## Extract provided:
OK I think I'll have to set this up for myself and see what pops up. The problem is most likely that jhsingle-native-proxy isn't forwarding all cookies or headers - I can't remember so will take a look. It should be possible to add extra headers/cookies if needed, although we'll need to think about how you can be sure they are secure.

If you have anything that will help set this up, please let me know - e.g. Docker image containing fastapi etc.

ricky-lim commented 3 years ago

Hi Dan,

I used conda environment to install fastapi and uvicorn with pip. For flask, test I use its built-in development server with pip install as well.

python -m pip install fastapi uvicorn[standard]

I'm not sure which is best to forward either the encrypted cookies or authentication token.

Either way I think, it is required for the dashboard developer to retrieve the user info via jupyterhub REST api

For example with this snippet, from jupyterhub doc with api call

r = requests.get(
    '/'.join(["http://127.0.0.1:8081/hub/api",
               "authorizations/cookie/jupyterhub-services",
               quote(encrypted_cookie, safe=''),
    ]),
    headers = {
        'Authorization' : 'token %s' % api_token,
    },
)
r.raise_for_status()
user = r.json()

## Tasks for this exercise:
• a. In one to three sentences, state what the forum thread gives as the most likely cause of the problem, and what possible remedy and concern it mentions.
• b. Answer these questions from the forum thread:
(i) How were fastapi and uvicorn installed?
(ii) What server was used for the flask test?
(iii) In the code snippet, under which header name is the API token sent?

[Pose estimation data]
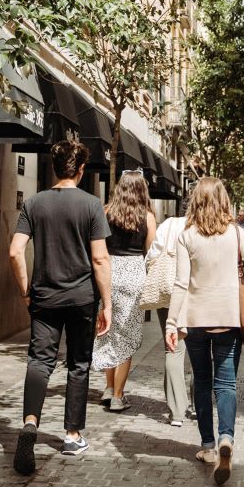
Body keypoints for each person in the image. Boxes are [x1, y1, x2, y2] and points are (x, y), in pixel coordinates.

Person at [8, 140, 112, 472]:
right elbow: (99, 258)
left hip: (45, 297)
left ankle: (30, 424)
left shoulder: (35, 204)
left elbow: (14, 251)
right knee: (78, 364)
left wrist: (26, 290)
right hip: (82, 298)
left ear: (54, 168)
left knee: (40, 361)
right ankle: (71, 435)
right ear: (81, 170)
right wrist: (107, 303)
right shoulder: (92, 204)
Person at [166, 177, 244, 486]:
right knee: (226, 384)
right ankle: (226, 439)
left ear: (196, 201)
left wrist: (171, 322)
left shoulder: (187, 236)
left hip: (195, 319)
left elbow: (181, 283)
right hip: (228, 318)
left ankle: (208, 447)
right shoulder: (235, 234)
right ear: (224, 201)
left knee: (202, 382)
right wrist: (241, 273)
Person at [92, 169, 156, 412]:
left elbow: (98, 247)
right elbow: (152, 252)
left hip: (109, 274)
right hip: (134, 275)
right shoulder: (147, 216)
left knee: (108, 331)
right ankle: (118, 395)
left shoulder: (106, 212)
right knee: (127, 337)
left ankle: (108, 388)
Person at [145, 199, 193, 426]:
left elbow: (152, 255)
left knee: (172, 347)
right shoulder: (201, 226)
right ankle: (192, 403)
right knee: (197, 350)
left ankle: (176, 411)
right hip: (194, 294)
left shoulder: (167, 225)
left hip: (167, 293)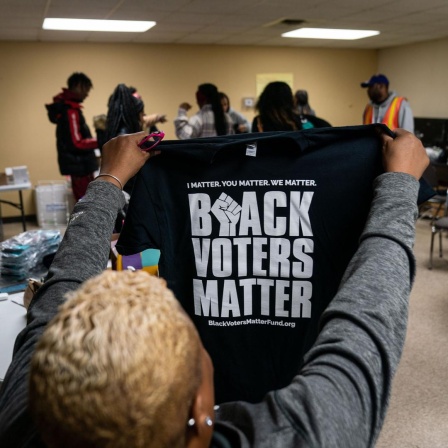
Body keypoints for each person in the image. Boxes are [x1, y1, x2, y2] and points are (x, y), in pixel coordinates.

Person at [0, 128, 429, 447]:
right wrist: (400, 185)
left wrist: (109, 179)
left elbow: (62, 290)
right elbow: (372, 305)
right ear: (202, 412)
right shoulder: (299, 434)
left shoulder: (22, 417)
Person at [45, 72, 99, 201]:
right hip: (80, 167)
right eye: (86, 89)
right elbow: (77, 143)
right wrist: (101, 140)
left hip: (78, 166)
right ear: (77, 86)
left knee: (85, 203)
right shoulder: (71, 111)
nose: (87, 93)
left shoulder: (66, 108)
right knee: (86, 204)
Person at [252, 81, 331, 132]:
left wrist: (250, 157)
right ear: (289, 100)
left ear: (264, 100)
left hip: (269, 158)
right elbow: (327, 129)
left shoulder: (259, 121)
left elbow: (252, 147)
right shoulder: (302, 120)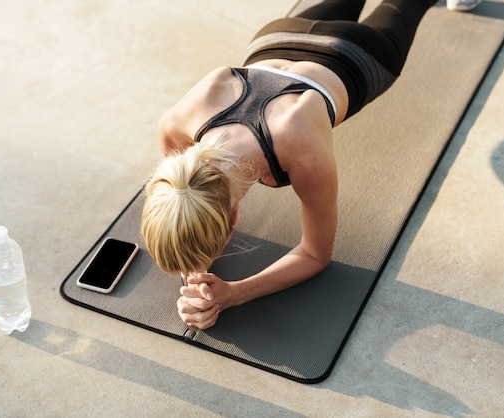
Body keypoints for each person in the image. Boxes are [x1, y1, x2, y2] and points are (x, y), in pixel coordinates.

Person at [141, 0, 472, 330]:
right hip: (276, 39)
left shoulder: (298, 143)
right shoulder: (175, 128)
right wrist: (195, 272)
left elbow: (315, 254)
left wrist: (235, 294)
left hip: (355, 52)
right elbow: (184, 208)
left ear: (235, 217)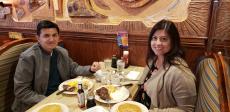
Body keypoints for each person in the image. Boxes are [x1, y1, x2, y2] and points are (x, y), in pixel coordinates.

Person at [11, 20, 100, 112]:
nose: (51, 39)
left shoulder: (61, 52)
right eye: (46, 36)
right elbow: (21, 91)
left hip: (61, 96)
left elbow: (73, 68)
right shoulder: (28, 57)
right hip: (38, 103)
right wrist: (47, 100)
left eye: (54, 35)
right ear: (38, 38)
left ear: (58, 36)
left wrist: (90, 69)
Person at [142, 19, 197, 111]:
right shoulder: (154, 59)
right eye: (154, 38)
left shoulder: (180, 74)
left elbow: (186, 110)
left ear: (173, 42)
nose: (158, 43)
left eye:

## Solutions per task:
• a. The most likely cause is that jhsingle-native-proxy isn't forwarding all cookies or headers. Adding extra headers or cookies should be possible, but there would need to be a way to be sure they are secure.

• b.
(i) With pip, inside a conda environment.
(ii) Flask's built-in development server.
(iii) 'Authorization'.